The Digital Yiddish Theatre Project is a research consortium dedicated to the application of digital humanities tools and methods to the study of Yiddish theater and drama. It was founded in 2012 by Joel Berkowitz, professor of foreign languages and literature and director of the Sam and Helen Stahl Center for Jewish Studies at the University of Wisconsin-Milwaukee, and Debra Caplan, assistant professor of theater at Baruch College, CUNY.
Berkowitz said the Digital Yiddish Theatre Project is an experiment in scholarly collaboration across dozens of fields, methodologies, and institutions.

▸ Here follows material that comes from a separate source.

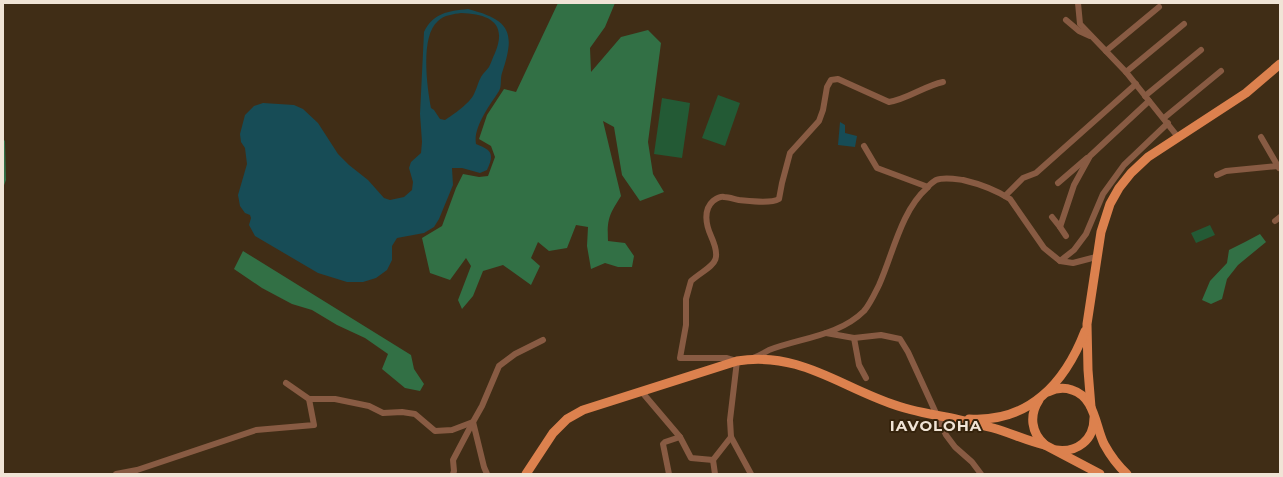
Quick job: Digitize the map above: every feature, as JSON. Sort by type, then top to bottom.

“Our members comprise an international consortium of researchers, working in a variety of different but overlapping disciplines, who are among the leading scholars worldwide of Yiddish theatre and drama,” Caplan said.
“This publication is made possible by grant funding from the University of Wisconsin-Milwaukee’s Research Growth Initiative,” Berkowitz said. “We also want to acknowledge the collegiality of YIVO’s leadership and staff, who partnered with us on this project, as well as Zalmen Zylbercweig’s heirs, who granted written permission to pursue this initiative.”
The Digital Yiddish Theatre Project was formed in recognition of the linguistic, cultural, and geographic complexity of the Yiddish theatre, and of the ability of emerging digital humanities tools and methodologies to address that complexity.
Together, we hope to address the full range of Yiddish theatrical production, from its beginnings to the present day. This site represents the first fruits of our collaboration: a place for us to share and discuss our findings with each other and with a wider public audience of those interested in learning more about the Yiddish stage.